- Records supplied -
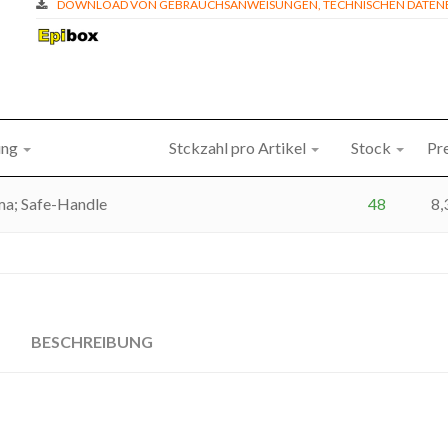
DOWNLOAD VON GEBRAUCHSANWEISUNGEN, TECHNISCHEN DATENBL
ung
Stckzahl pro Artikel
Stock
Pre
a; Safe-Handle
48
8,
BESCHREIBUNG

- The problem -
List each line in the data above that contains the string "TECHNISCHEN".

- Finished exercise -
DOWNLOAD VON GEBRAUCHSANWEISUNGEN, TECHNISCHEN DATENBL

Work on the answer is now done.